Among Croatian blue-chip companies, the majority operate with negative net debt, including Hrvatski Telekom, Končar, Končar D&ST, Adris Grupa, Ericsson NT, and Span. A negative net debt position indicates that a company’s cash holdings and short-term financial assets exceed its total financial debt, effectively making it a net cash company. Consequently, these companies have a negative net debt to EBITDA ratio. It is also important to note that HPB is excluded from this analysis, as banks do not report EBITDA and follow different accounting standards when assessing leverage and capital structure.
Net debt to EBITDA of select Croatian blue chips (2024, points)
Source: Companies’ data, InterCapital Research
Among the companies with positive net debt to EBITDA ratios, the most leveraged is Valamar Riviera, with a 2.2x ratio. As Croatia’s largest hospitality company, Valamar has been actively investing in its portfolio, both in expansion and in higher-end offerings, leading to an increase in debt. However, alongside these investments, the company has been improving operational efficiency, and in the mid-term, its net debt to EBITDA is expected to decline toward 2.0x.
Next is Atlantic Grupa, with a net debt to EBITDA ratio of 2.0x, reflecting the impact of its Strauss Adriatic acquisition, finalized last year. However, EBITDA also increased in absolute terms in 2024, driven by higher sales, both organically and through the acquisition’s contribution.
The third and final company with a positive net debt to EBITDA ratio is Podravka, at 0.1x. Over the past few years, Podravka has significantly reduced its leverage while continuing to invest and improve profitability. This leaves ample room for further investments and acquisitions, such as its recent interest in Fortenova’s agricultural business.
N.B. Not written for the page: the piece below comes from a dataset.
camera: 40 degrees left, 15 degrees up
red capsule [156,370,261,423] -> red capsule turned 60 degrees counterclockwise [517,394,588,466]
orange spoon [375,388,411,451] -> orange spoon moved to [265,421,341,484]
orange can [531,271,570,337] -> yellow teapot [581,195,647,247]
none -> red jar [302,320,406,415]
Potential additional debt (EURm) to reach 3x EBITDA
Source: Companies’ data, InterCapital Research
In terms of additional debt capacity, or how much more debt companies could take on before reaching 3x EBITDA threshold, Hrvatski Telekom leads by far, with a potential additional debt capacity of EUR 1.6bn. Following HT are Končar with EUR 746m, Adris Grupa with EUR 657m, Končar D&ST with EUR 519m, Podravka with EUR 329m, Ericsson NT with EUR 131m, Valamar Riviera with EUR 98m, Atlantic Grupa with EUR 93m and Span with EUR 48m of additional debt capacity. This further highlights that Croatian blue chips have significant room to take on new debt to finance both investments and operational improvements.
Capital structure of CROBEX10 constituents (2024, % of the total funding)
Source: Companies’ data, InterCapital Research
Looking at the current capital structure of CROBEX10 constituents, not a single company has more than 50% of its financing from debt. Valamar Riviera has the highest debt share at 43%, followed by Atlantic Grupa at 35%. Three companies have single-digit debt percentages – Podravka at 8%, Končar at 3%, and Končar D&ST at 3% – while HT operates with 100% equity financing.
Therefore, we could state that Croatian blue chips tend to rely on equity financing rather than debt. This could be attributed to several factors. Firstly, many companies have historical or present ties to state ownership or were privatized in a way that left them with strong equity bases. Moreover, many of them are backed by pension and state funds, which prioritize financial stability over leverage. Also, following past financial crises, many Croatian companies adopted a risk-averse financial strategy, reducing reliance on debt and implementing more conservative financial management. Furthermore, the Croatian corporate debt market is underdeveloped, with corporate bond issuances being a rarity, limiting alternative debt financing options.
To conclude, Croatian blue-chip companies maintain relatively low debt levels, with many operating in net cash positions. While some companies, such as Valamar Riviera and Atlantic Grupa, have moderate debt exposure, most remain significantly under-leveraged. With plenty of debt capacity available, many of these companies are well-positioned to finance new investments, acquisitions, and operational improvements, should they choose to do so. However, structural factors suggest that equity-heavy financing will likely remain the dominant model for Croatian blue-chip companies in the foreseeable future.